Воображала отвечает безмятежно-горделивой улыбкой и тыкает его кулачком в живот - не дрейфь, мол! Звучит уже знакомый бравурный марш, в нем явственно набирают силу фанфары. Лицо Воображалы крупным планом.

Смена кадра

Лицо Воображалы крупным планом, улыбка снисходительная и несколько недовольная, взгляд куда-то в сторону (вероятно, в сторону окна - на лицо ее падает свет, глаза приобретают льдистую прозрачность. Звуки марша удаляются, их перекрывает шум возбужденной праздничной толпы).

На какое-то время камера сосредотачивается на ее лице (очень крупный план). Воображала прислушивается. Потом усмехается, дергает головой, сбивая настройку. Вместе с рыжей волной ее волос в кадре мелькает что-то ярко-синее, потом снова появляется ее лицо, теперь освещенное наполовину (освещение заметно изменилось, контраст между светом и тенью стал ярче и жестче, тени углубились, смазывая детали). Воображала с явным интересом оглядывает себя, выпячивая губы, наклоняет голову (некоторое время в кадре видна лишь ее рыжая непривычно аккуратная макушка). Поднимает укоризненный взгляд куда-то выше камеры, покачивает головой, вздыхает и с обреченным отвращением рывком натягивает чуть ли не на самые брови ярко-синюю облегающую шапочку.

Эта шапочка сделана из блестящего эластичного материала, закрывает уши и на лбу изгибается пингвиньим мысиком, выступающим до самой переносицы. Над этим мысиком светится золотистая дубль-w, от ушей к затылку топорщатся узкие золотистые же крылышки.

Камера постепенно отступает (или это сама Воображала делает шаг назад), в кадр попадают другие подробности ее странного костюма - облегающий шею до самого подбородка воротник, соединяющий шапочку с эластичным полутрико-полукомбинезоном (тугим, блестящим и обтягивающим ее плечи, словно вторая кожа). Комбинезон, как и шапочка, ярко-синий, по плечам тянется золотая полоска. Когда Воображала поднимает руку, поправляя выбившуюся из-под шапочки непослушную прядку, видно, что такая же золотая полоска охватывает ее запястье широкой манжетой.

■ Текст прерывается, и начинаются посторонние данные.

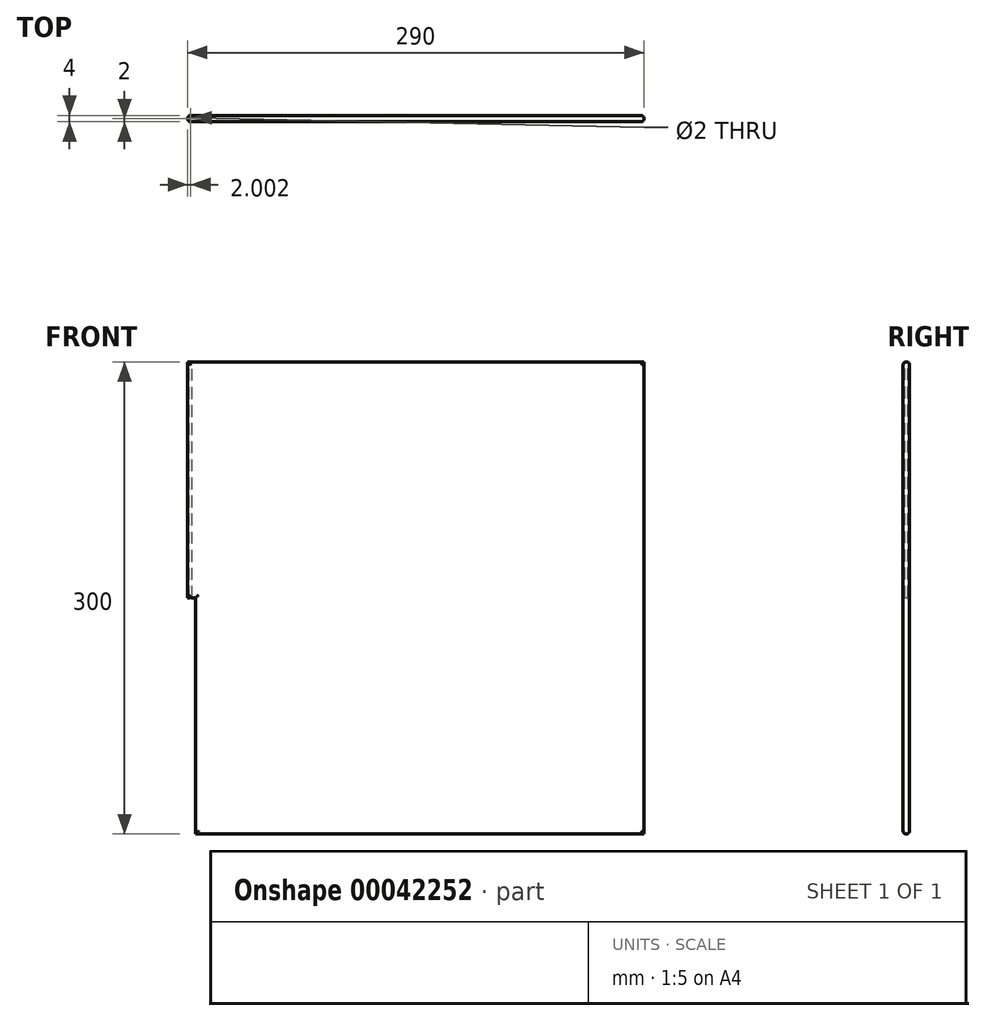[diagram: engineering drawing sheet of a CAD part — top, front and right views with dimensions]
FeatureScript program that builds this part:
annotation { "Feature Type Name" : "Feature", "Feature Type Description" : "" }
export const myFeature = defineFeature(function(context is Context, id is Id, definition is map)
    precondition{}
    {
        {
            var Q0;
            Q0=qCreatedBy(makeId("Front.planeOp"),FACE);
            var sketch = newSketch(context, id + "F0", { "sketchPlane" : qUnion([Q0])});
            skLineSegment(sketch, "E0.bottom", {"start": v(-38.59, 250.85) * mm, "end": v(251.41, 250.85) * mm});
            skLineSegment(sketch, "E0.right", {"start": v(251.41, 250.85) * mm, "end": v(251.41, -49.15) * mm});
            skLineSegment(sketch, "E1", {"start": v(-38.59, 250.85) * mm, "end": v(-38.59, 100.85) * mm});
            skLineSegment(sketch, "E2", {"start": v(-38.59, 100.85) * mm, "end": v(-33.59, 100.85) * mm});
            skLineSegment(sketch, "E3", {"start": v(-33.59, 100.85) * mm, "end": v(-33.59, -49.15) * mm});
            skLineSegment(sketch, "E4", {"start": v(-33.59, -49.15) * mm, "end": v(251.41, -49.15) * mm});
            skSolve(sketch);
        }
        {
            var Q0;
            Q0 = qSketchRegion(id + "F0", true);
            extrude(context, id + "F1", {"entities" : qUnion([Q0]), "depth" : 4 * mm});
        }
        {
            var Q0;
            Q0=makeQuery(id+"F1.opExtrude","SWEPT_FACE",FACE,{"disambiguationData":[OSD([sQuery(id+"F0.wireOp",EDGE,"E0.bottom")])]});
            var sketch = newSketch(context, id + "F2", { "sketchPlane" : qUnion([Q0])});
            skLineSegment(sketch, "E5", {"start": v(-38.59, 0) * mm, "end": v(-34.59, 0) * mm, "construction": true});
            skLineSegment(sketch, "E6", {"start": v(-34.59, 0) * mm, "end": v(-34.59, -4) * mm, "construction": true});
            skLineSegment(sketch, "E7", {"start": v(-38.59, -4) * mm, "end": v(-34.59, 0) * mm, "construction": true});
            skCircle(sketch, "E8", {"center": v(-36.59, -2) * mm, "radius": 1 * mm});
            skSolve(sketch);
        }
        {
            var Q0;
            Q0 = qSketchRegion(id + "F2", true);
            extrude(context, id + "F3", {"entities" : qUnion([Q0]), "operationType" : NewBodyOperationType.REMOVE, "oppositeDirection" : true, "depth" : 310 * mm});
        }
        {
            var Q0;
            Q0=makeQuery(id+"F1.opExtrude","CAP_FACE",FACE,{"disambiguationData":[OSD([sQuery(id+"F0.wireOp",EDGE,"E0.bottom"),sQuery(id+"F0.wireOp",EDGE,"E0.top"),sQuery(id+"F0.wireOp",EDGE,"E0.left"),sQuery(id+"F0.wireOp",EDGE,"E0.right")])],"isStart":false});
            fillet(context, id + "F4", {"entities" : qUnion([Q0]), "radius" : 2 * mm, "tangentPropagation" : true, "allowEdgeOverflow" : false});
        }
        {
            var Q0;
            Q0=makeQuery(id+"F1.opExtrude","CAP_FACE",FACE,{"disambiguationData":[OSD([sQuery(id+"F0.wireOp",EDGE,"E0.bottom"),sQuery(id+"F0.wireOp",EDGE,"E0.top"),sQuery(id+"F0.wireOp",EDGE,"E0.left"),sQuery(id+"F0.wireOp",EDGE,"E0.right")])],"isStart":true});
            fillet(context, id + "F5", {"entities" : qUnion([Q0]), "radius" : 2 * mm, "tangentPropagation" : true, "allowEdgeOverflow" : false});
        }
    });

Воображала косит из-под шапочки злым глазом, говорит мрачно:

- Ладно, пошли…

Резко разворачивается, распахивает створки балкона. Шум толпы становится громче, отчетливей, переходит в восторженный рев, когда она делает несколько шагов и попадает в перекрестье направленных откуда-то сверху прожекторов. Ярко вспыхивает золотая подкладка плаща и золотые же сапоги-чулки до колен. Узенькой полосочкой - золотые плавочки поверх ярко-синих лосин.

Воображалу заслоняет спина врача, выходящего на балкон следом за ней, камера тоже начинает двигаться вперед, огибает их, разворачиваясь (на секунду, панорамой - заполненная людьми площадь, разноцветные воздушные шарики, цветы, транспаранты), вновь разворачивается к ярко освещенному балкону. Но теперь уже - с расстояния и немного снизу.

Яркий контраст золотого света и чернильно-синих теней, вскинутые в приветствии руки, ослепительные улыбки. Врач - в строгом черно-белом, на шаг позади, триумф скромной гордости, словно у швейцара в Швейцарском банке.

Камера приближается. Теперь видна некоторая ненатуральность позы Воображалы - она слишком долго держит вскинутые руки, плечи напряжены, лицо тоже, улыбка вблизи больше похожа на оскал. Губы ее чуть заметно шевелятся. Становится слышно, как она монотонно ругается свистящим шепотом, продолжая отчаянно улыбаться:

- … Идиотизм!.. Дебильство!.. Модельера за такие шуточки урыть мало!.. Какого черта им еще надо!?.. Превратили черт знает во что, обрядили, как… крылья эти дурацкие!!!.. Я им кто? Девочка из мюзик-холла!?..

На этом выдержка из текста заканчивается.